= Sam Collins (music hall) =

Collins c. 1860

Sam Collins (born Samuel Thomas Collins Vagg; 22 March 1825 - 25 May 1865) was an English music hall comedian, singer and theatre proprietor.

He was born in Marylebone, London, and started work as a chimney sweep. He began touring the music halls in London in the 1840s, in the guise of an Irish traveller, characteristically "wearing a brimless top hat, a dress coat, knee breeches, worsted stockings, and brogues... his clothes tied up in a bundle and a shillelagh on his shoulder." His songs, such as "Paddy's Wedding", "Limerick Races", and "The Rocky Road to Dublin", earned him the nickname "The Singing Irishman", and "he is still regarded as the prototype stage Irish comic".

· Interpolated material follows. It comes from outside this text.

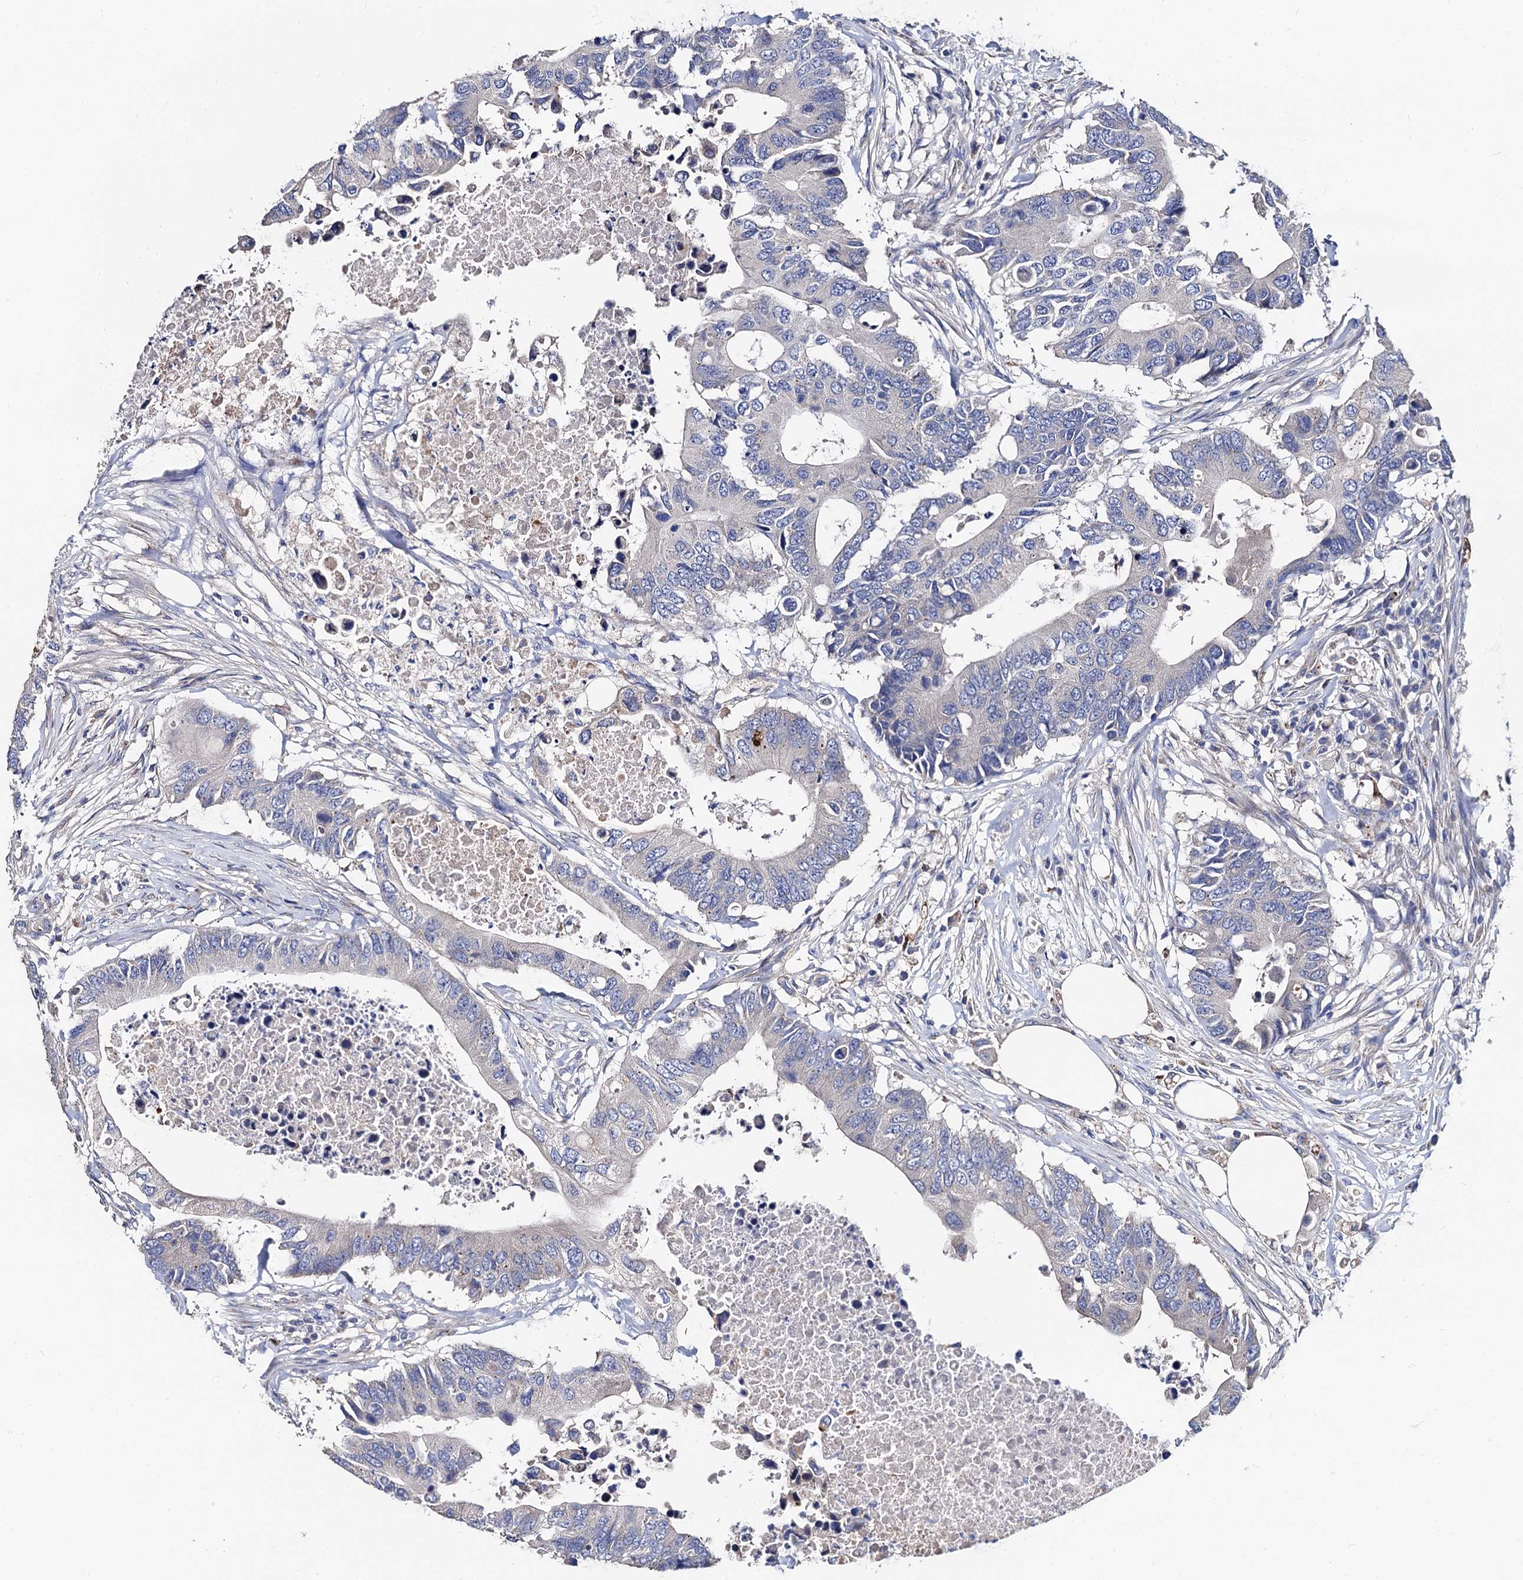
{"staining": {"intensity": "negative", "quantity": "none", "location": "none"}, "tissue": "colorectal cancer", "cell_type": "Tumor cells", "image_type": "cancer", "snomed": [{"axis": "morphology", "description": "Adenocarcinoma, NOS"}, {"axis": "topography", "description": "Colon"}], "caption": "The immunohistochemistry (IHC) histopathology image has no significant staining in tumor cells of colorectal cancer (adenocarcinoma) tissue.", "gene": "FREM3", "patient": {"sex": "male", "age": 71}}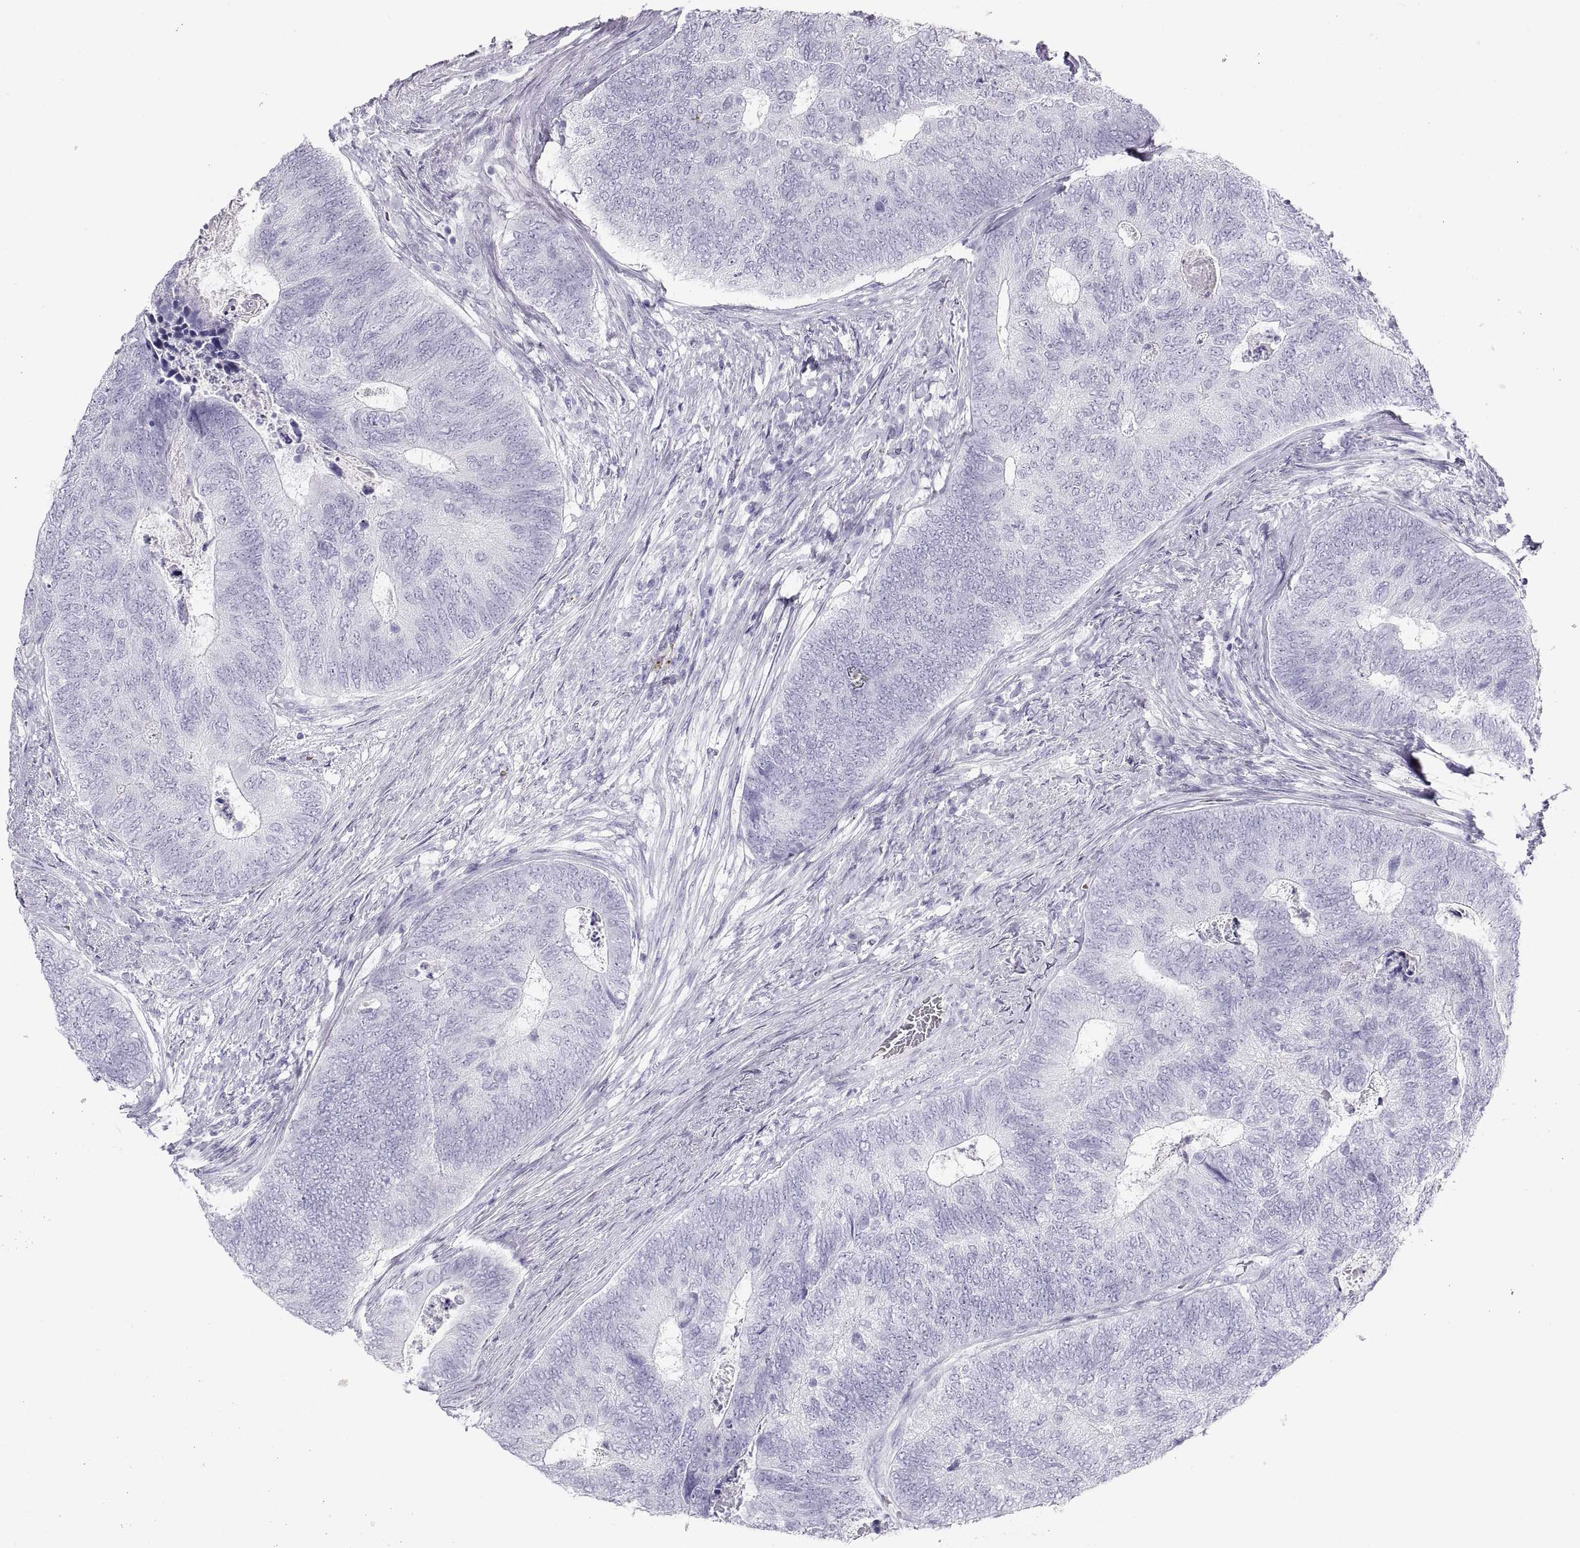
{"staining": {"intensity": "negative", "quantity": "none", "location": "none"}, "tissue": "colorectal cancer", "cell_type": "Tumor cells", "image_type": "cancer", "snomed": [{"axis": "morphology", "description": "Adenocarcinoma, NOS"}, {"axis": "topography", "description": "Colon"}], "caption": "Tumor cells show no significant expression in colorectal adenocarcinoma.", "gene": "SEMG1", "patient": {"sex": "female", "age": 67}}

In 1855, he bought the Rose of Normandy tavern, and turned it into the Marylebone Music Hall, accommodating over 800 patrons. He sold it in 1861, and bought the Lansdowne Arms in Islington, converting it into a larger venue, which became known as Collins's Music Hall after it opened in 1863. Collins died in 1865, but his widow continued to run the music hall after his death. It was enlarged in 1897 and remained as a theatre until it was destroyed by fire in 1958.